Using FeedJira to create RSS aggregator/reader

I am trying to create my own rss reader app in ruby on rails. I want to be able to store various news stories in my database that I can pull from later to display each story with its headline, image, summary, etc. in a nice layout. I am working with the feedjira library and am also pretty new to RoR. I know that these two commands in the rails console fetch rss feeds and somehow parse them:

urls = %w[http://feedjira.com/blog/feed.xml https://github.com/feedjira/feedjira/feed.xml]
feeds = Feedjira::Feed.fetch_and_parse urls

While these two commands work on rss feeds, I was wondering how I could configure my database/model and then save the news entries I get from Feedjira into the db. I tried watching the railscast on this issue but it seemed a bit out of date. Any help on this issue would be immensely appreciated! Thanks in advance!

Upvotes: 3

Answers (2)

Matt

Reputation: 3780

Here's one way:

Create a model such as this:

class Entry < ActiveRecord::Base

  attr_accessible :guid, :source_site_id, :url, :title, :summary, :description, :published_at

  def self.update_from_feed(feed_name)
    feed = Feed.find_by_name(feed_name)
    feed_data = Feedjira::Feed.fetch_and_parse(feed.feed_url)
    add_entries(feed_data.entries, feed)
  end

  private
  def self.add_entries(entries, feed)
    entries.each do |entry|
      break if exists? :entry_id => entry.id

        create!(
            :entry_id     => entry.id,
            :feed_id      => feed.id,
            :url          => entry.url,
            :title        => entry.title.sanitize,
            :summary      => entry.summary.sanitize,
            :description  => entry.content.sanitize,
            :published_at => entry.published
        )

      end
    end
  end
end

You can then call this from the cli / cron or whatever with, for example:

rails runner -e development 'Entry.update_from_feed("feedname")'

This runs the update_from_feed method in the context of your Rails app using a separate rails instance (a bit like rails console), but doesn't impact the running Rails instance.

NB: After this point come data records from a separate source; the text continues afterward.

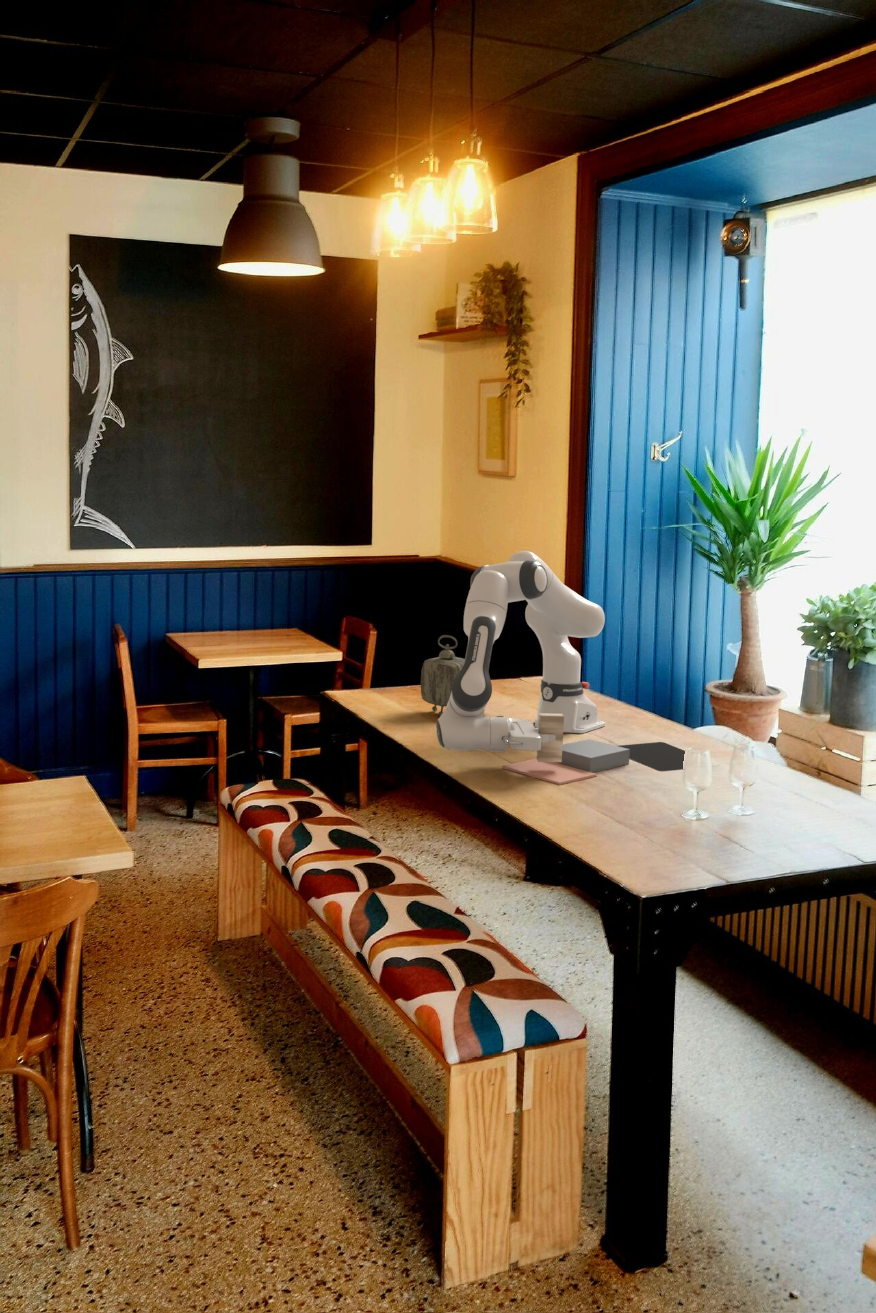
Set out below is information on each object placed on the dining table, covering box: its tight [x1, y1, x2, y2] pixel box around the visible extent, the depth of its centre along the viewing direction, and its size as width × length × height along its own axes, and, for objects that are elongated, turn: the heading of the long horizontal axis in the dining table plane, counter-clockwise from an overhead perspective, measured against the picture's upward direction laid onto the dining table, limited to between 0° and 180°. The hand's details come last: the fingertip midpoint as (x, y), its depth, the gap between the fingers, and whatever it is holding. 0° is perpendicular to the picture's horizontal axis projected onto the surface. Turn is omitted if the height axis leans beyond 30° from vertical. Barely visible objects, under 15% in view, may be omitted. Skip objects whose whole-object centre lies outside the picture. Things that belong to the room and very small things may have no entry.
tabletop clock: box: [420, 634, 465, 718], centre depth 376 cm, size 14×9×25 cm, turn 58°
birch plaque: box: [536, 713, 564, 762], centre depth 314 cm, size 3×6×12 cm, turn 94°
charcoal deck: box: [555, 738, 630, 773], centre depth 326 cm, size 16×14×4 cm
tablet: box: [618, 741, 686, 772], centre depth 336 cm, size 27×1×20 cm
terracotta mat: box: [501, 757, 598, 786], centre depth 316 cm, size 14×20×1 cm
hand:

In this example, there's a separate model which has name and feed_urls, so there's a lookup of the url based on the provided name.

This code doesn't use the ability of Feedjira to check for updates, so dupe checking is baked in. (This guthub issue says to avoid using the #update method.

Note that the use of break assumes that new entries are always added to the top of the feed. If you don't trust the feed, then replace break if with unless. The url can be used as an alternative unique id.

Edit:

Here's a version of the update_from_feed method that takes advantage of Feedjira's ability to process multiple feeds:

def self.update_all
  feed_urls = Feed.pluck :feed_url
  feeds = Feedjira::Feed.fetch_and_parse(feed_urls)

  feed_urls.each do |feed_url|
    feed = Feed.find_by_feed_url(feed_url)
    add_entries(feeds[feed_url].entries, feed)
  end
end

pluck returns all the rows of the specified column(s) (:feed_url in this case) in an array. Equally you could change it to accept an array of names, from which it looks up an array of URLs to pass to feedjira.

Finally, if you wanted a self-looping method, you could include:

def self.update_all_periodically(frequency = 15.minutes)
  loop do
    update_all_from_feed
    sleep frequency.to_i
  end
end

Then this:

rails runner -e development 'Feed.update_all_periodically'

won't return until you break the process, and will update all feeds at the default frequency, or that specified as an optional argument.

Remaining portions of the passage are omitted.